→ PASSAGE TO READ
Epoch III
Melchizedek of Salem.This emergency Son of Nebadon inaugurated the third revelation of truth on Urantia. The cardinal precepts of his teachings were trust and faith. He taught trust in the omnipotent beneficence of God and proclaimed that faith was the act by which men earned God's favor. His teachings gradually commingled with the beliefs and practices of various evolutionary religions and finally developed into those theologic systems present on Urantia at the opening of the first millennium after Christ.
- Era of the Melchizedek missionaries.
Urantia religion was in no small measure regenerated by the efforts of those teachers who were commissioned by Machiventa Melchizedek when he lived and taught at Salem almost two thousand years before Christ. These missionaries proclaimed faith as the price of favor with God, and their teachings, though unproductive of any immediately appearing religions, nevertheless formed the foundations on which later teachers of truth were to build the religions of Urantia.
- The post-Melchizedek era.
Though Amenemope and Ikhnaton both taught in this period, the outstanding religious genius of the post-Melchizedek era was the leader of a group of Levantine Bedouins and the founder of the Hebrew religion—Moses. Moses taught monotheism. Said he: "Hear, O Israel, the Lord our God is one God."[1] "The Lord he is God. There is none beside him."[2] He persistently sought to uproot the remnants of the ghost cult among his people, even prescribing the death penalty for its practitioners. The monotheism of Moses was adulterated by his successors, but in later times they did return to many of his teachings. The greatness of Moses lies in his wisdom and sagacity. Other men have had greater concepts of God, but no one man was ever so successful in inducing large numbers of people to adopt such advanced beliefs.
- The sixth century before Christ.

→ PROVIDED MATERIAL
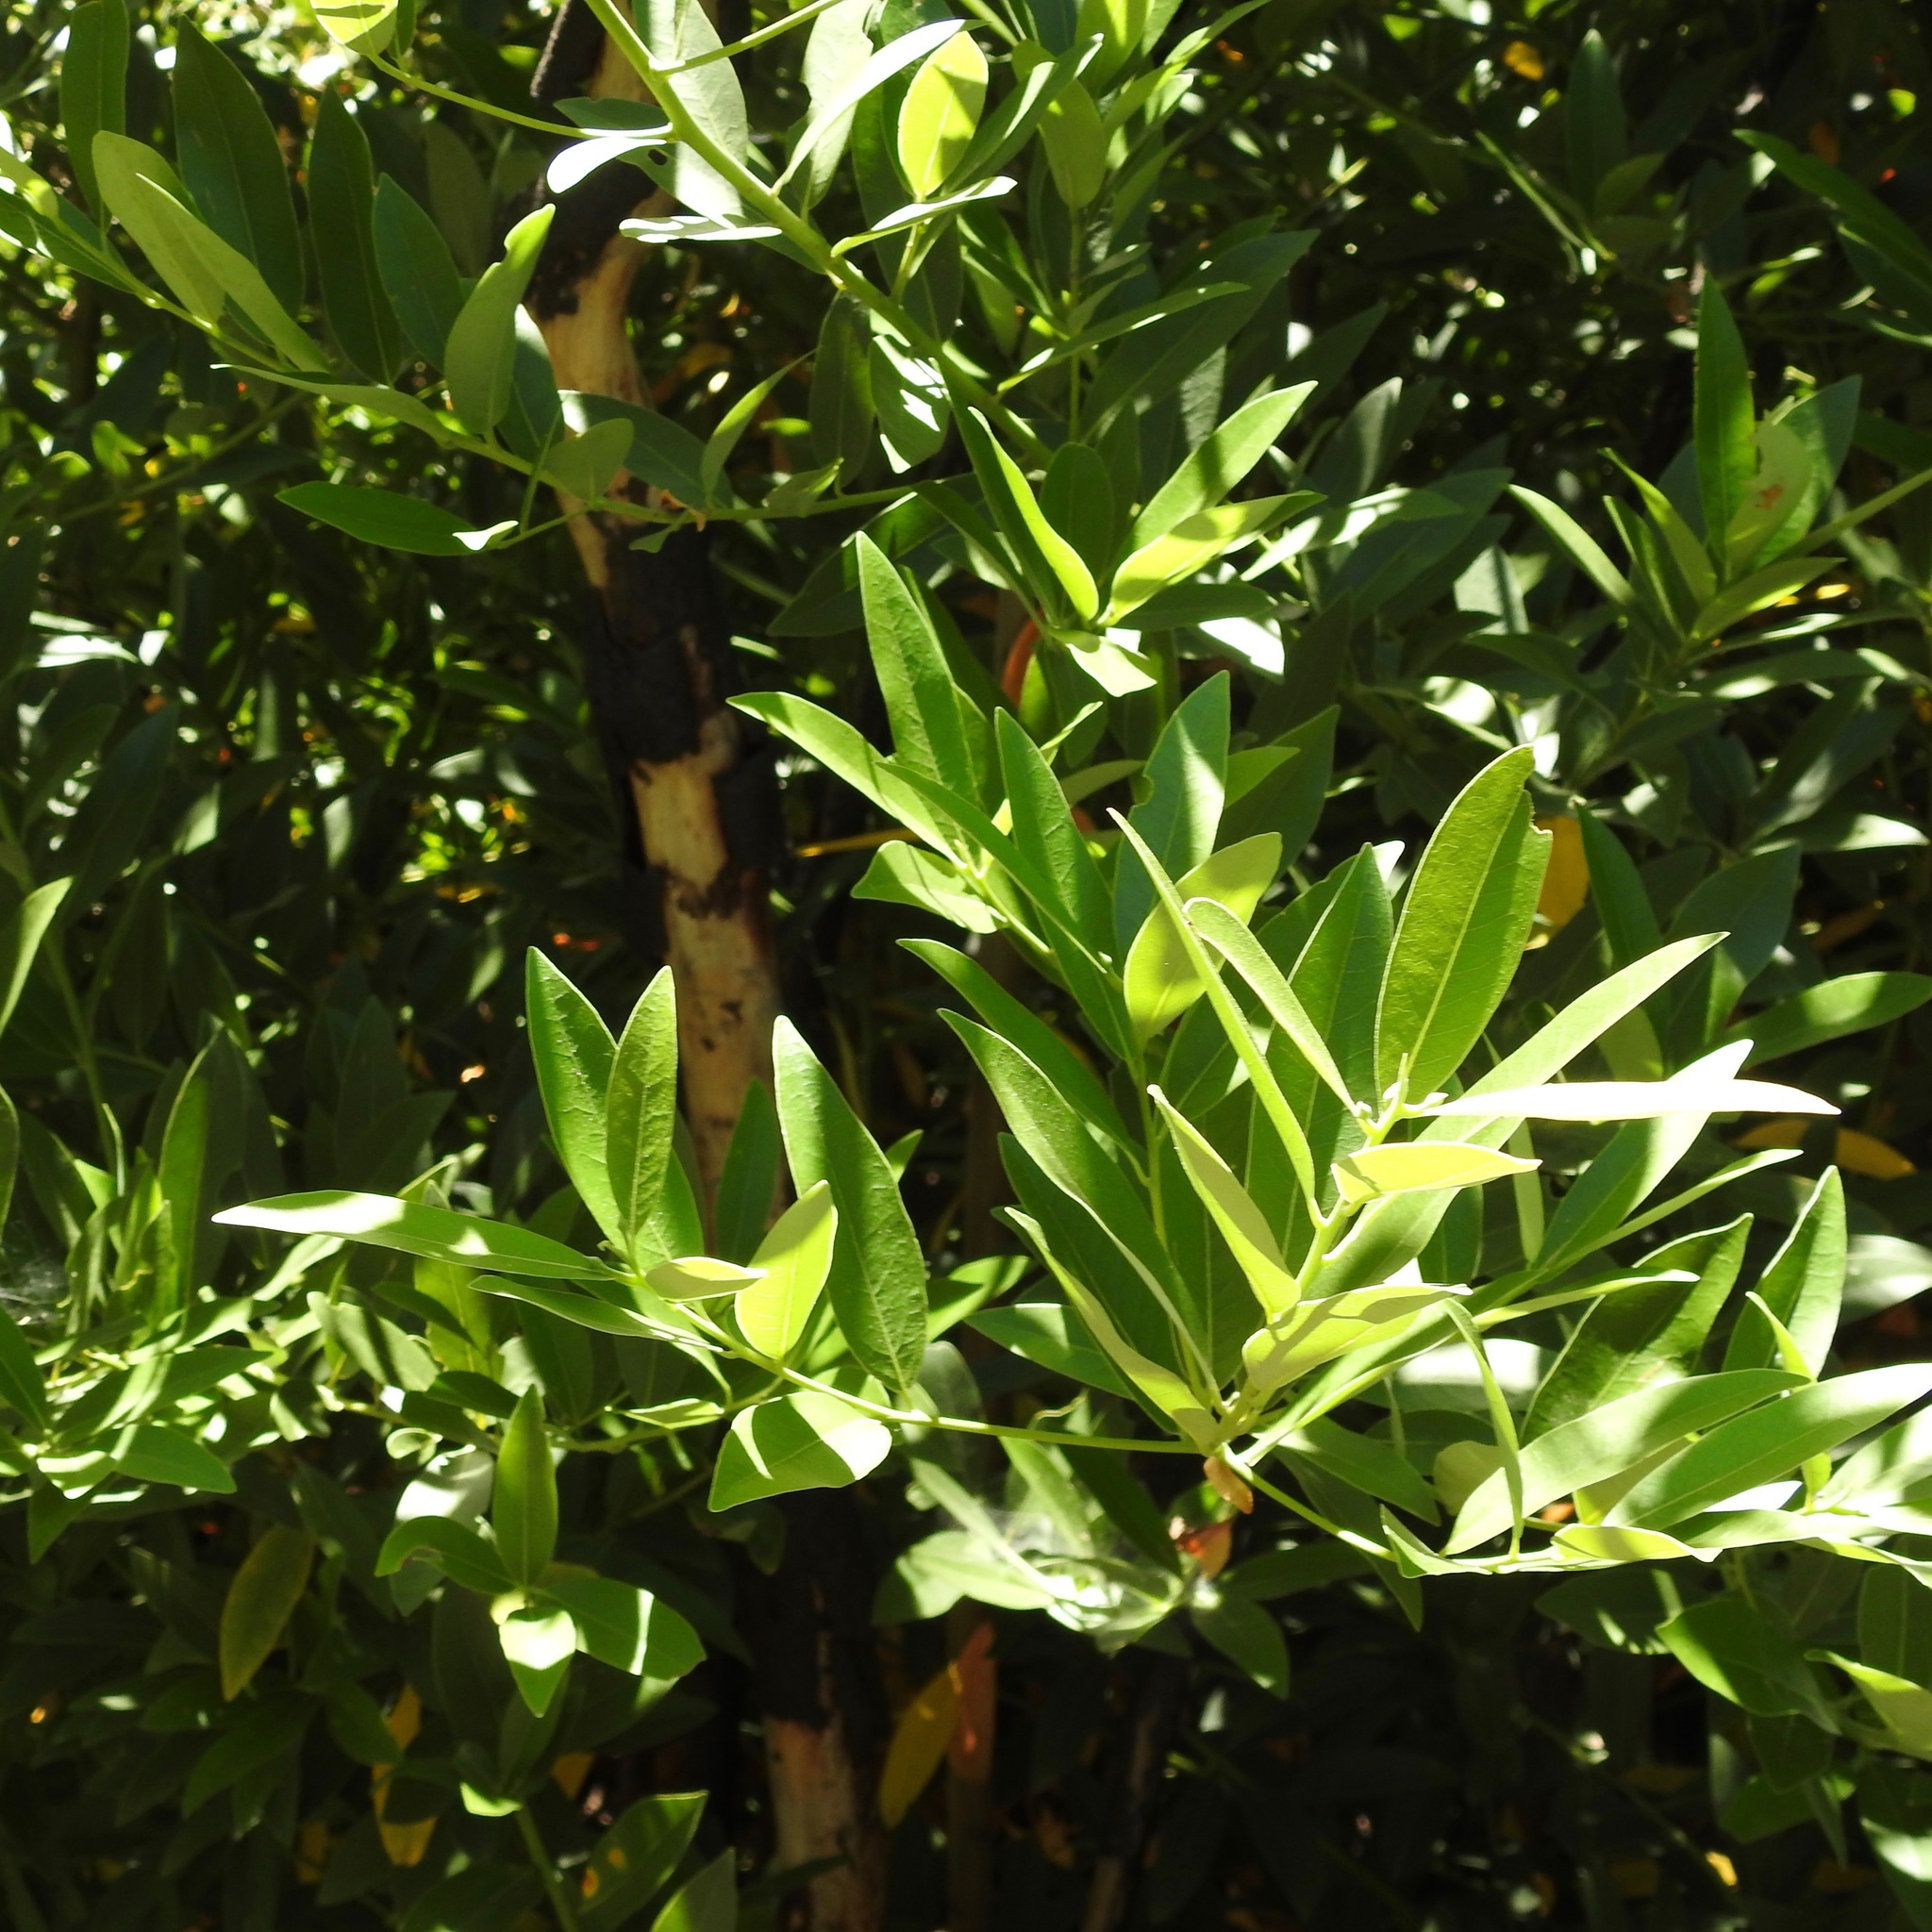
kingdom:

* * *

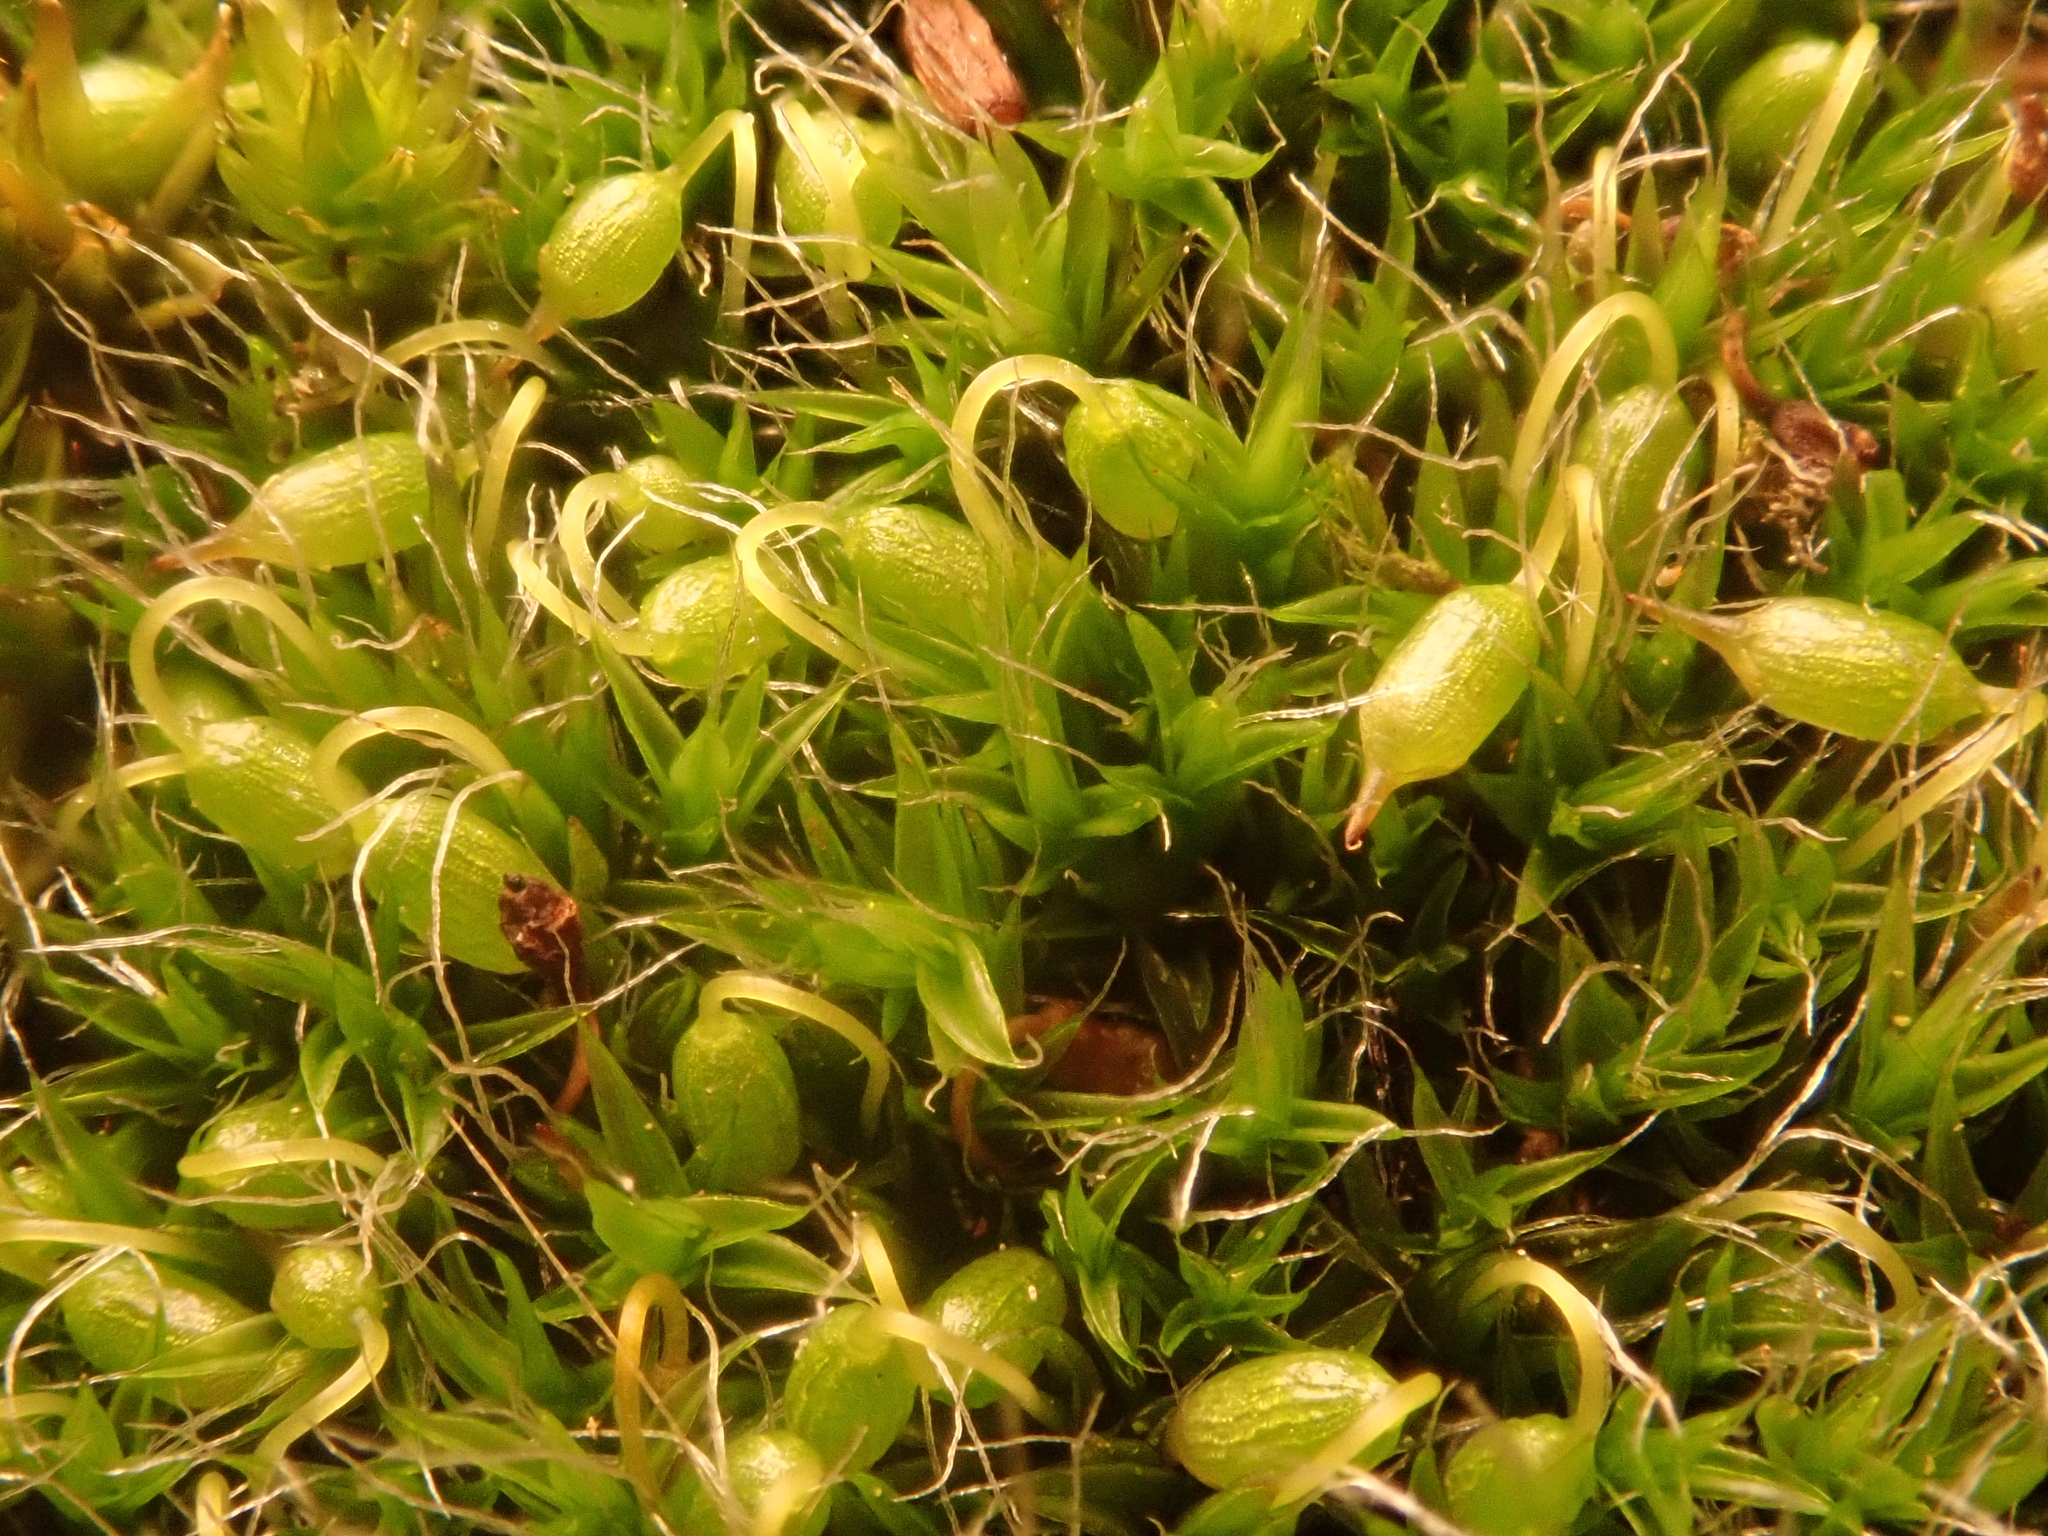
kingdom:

---

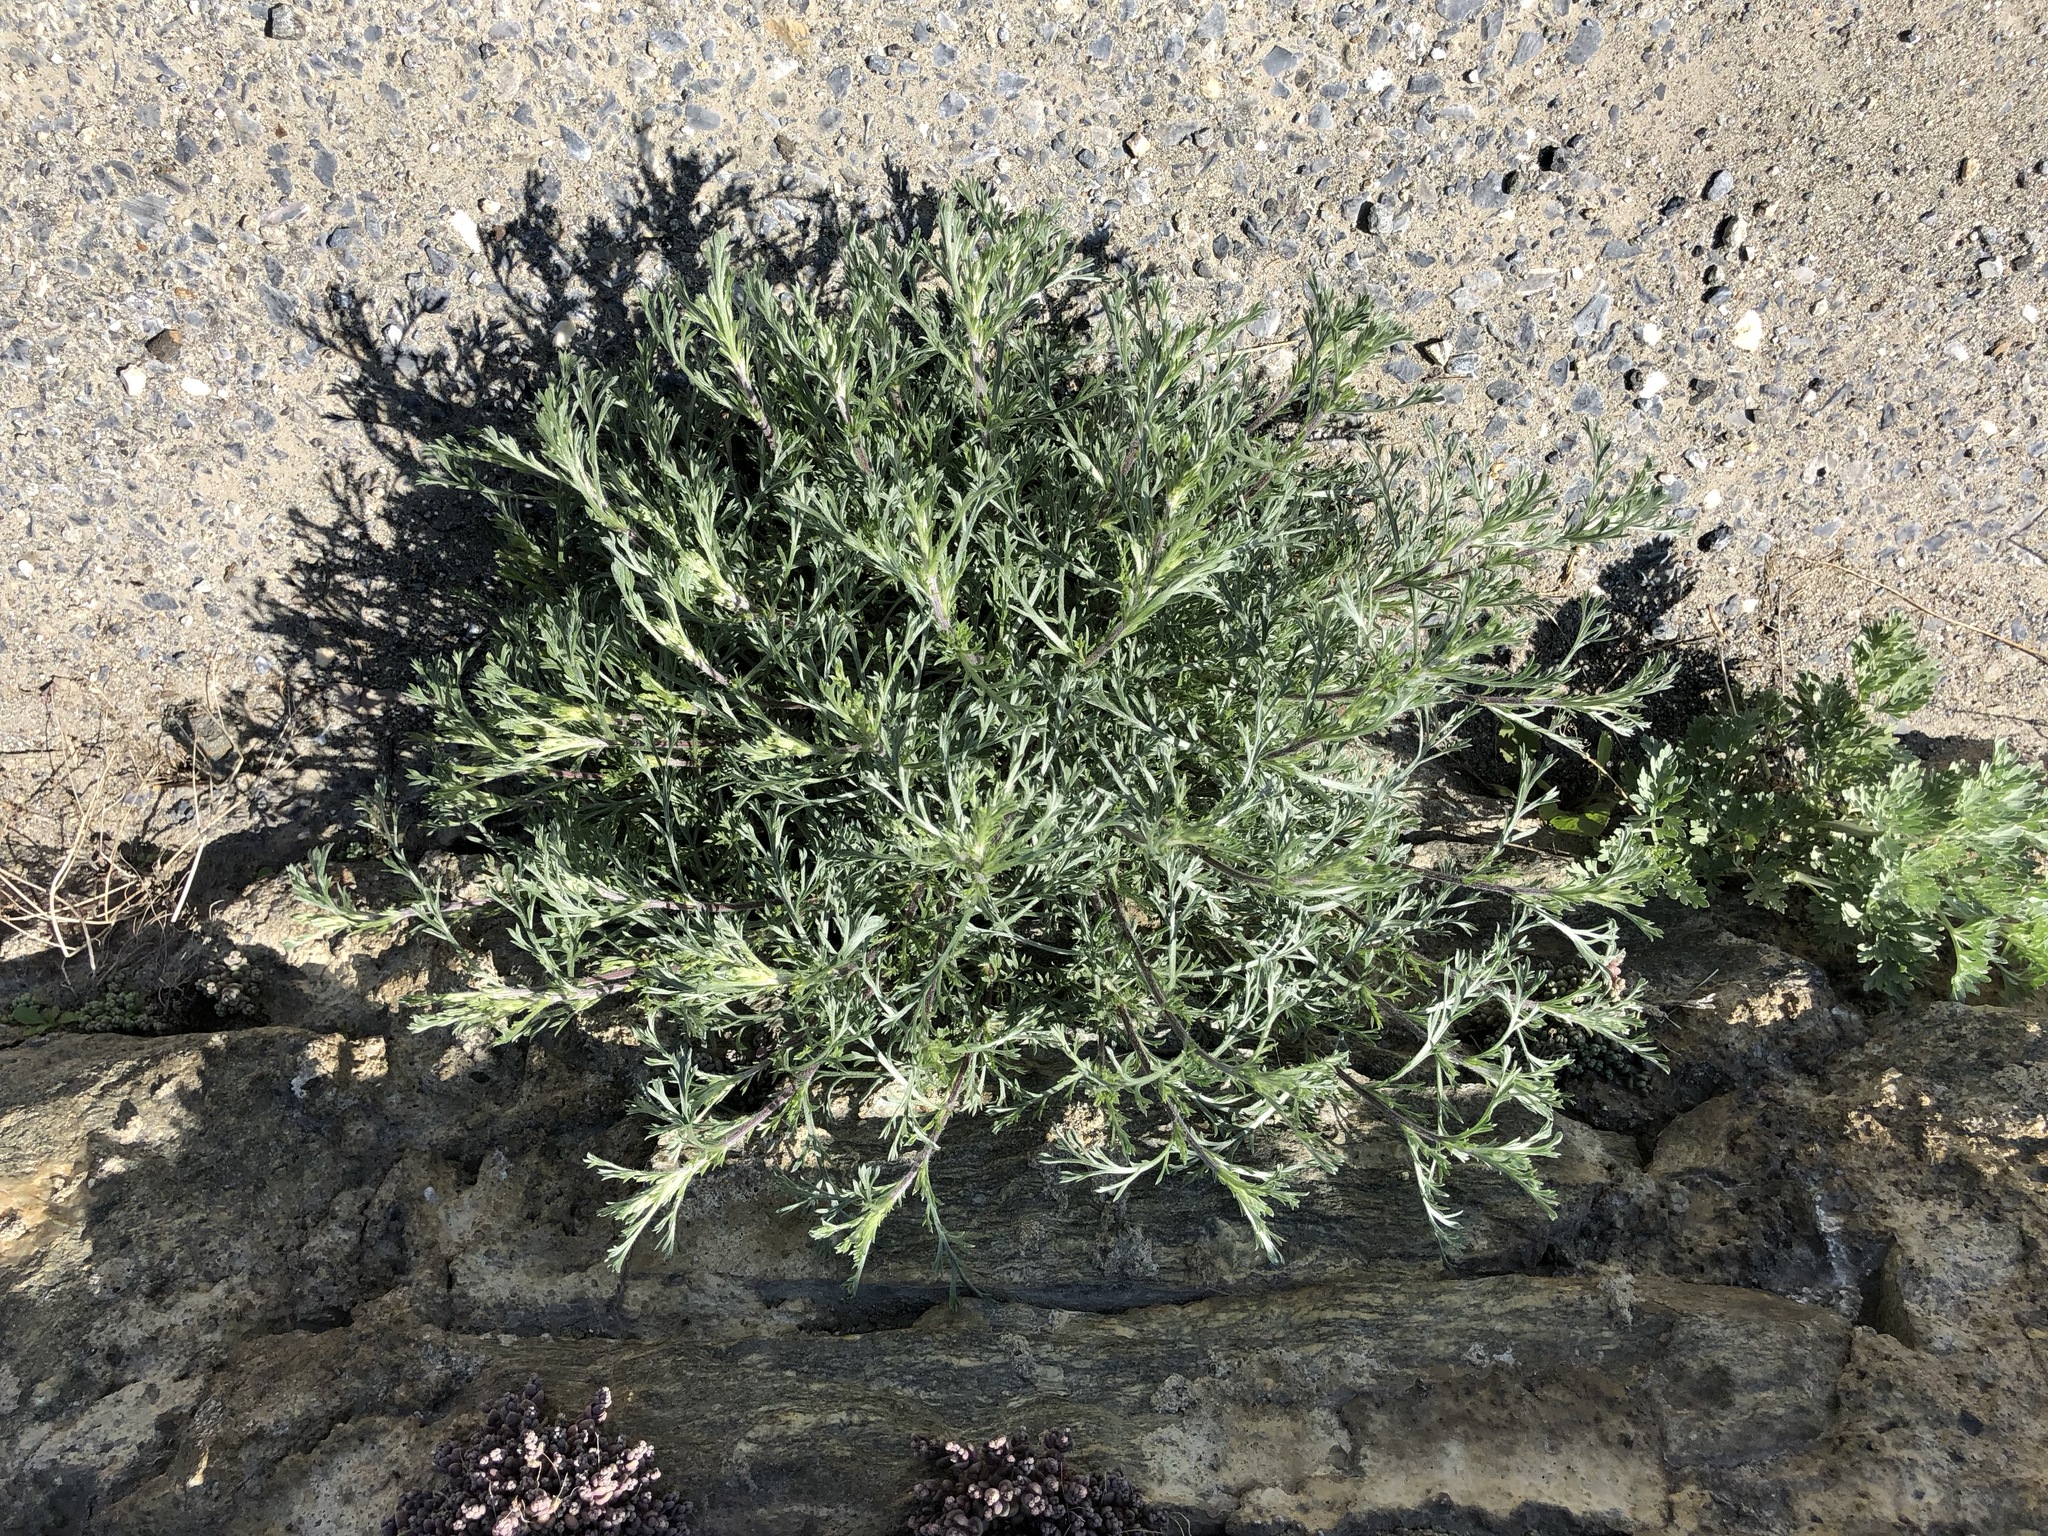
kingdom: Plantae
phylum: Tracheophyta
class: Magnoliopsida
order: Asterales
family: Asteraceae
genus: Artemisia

→ TASKS TO CARRY OUT
1. According to the Epoch III passage, where does the greatness of Moses lie, and what sets him apart from other men who had greater concepts of God?
2. Can you reproduce everything in the Epoch III passage from "Urantia religion was" down to "religions of Urantia."?

→ ANSWERS BY TASK
1. His greatness lies in his wisdom and sagacity. Other men had greater concepts of God, but no one man was ever so successful in inducing large numbers of people to adopt such advanced beliefs.

2.
Urantia religion was in no small measure regenerated by the efforts of those teachers who were commissioned by Machiventa Melchizedek when he lived and taught at Salem almost two thousand years before Christ. These missionaries proclaimed faith as the price of favor with God, and their teachings, though unproductive of any immediately appearing religions, nevertheless formed the foundations on which later teachers of truth were to build the religions of Urantia.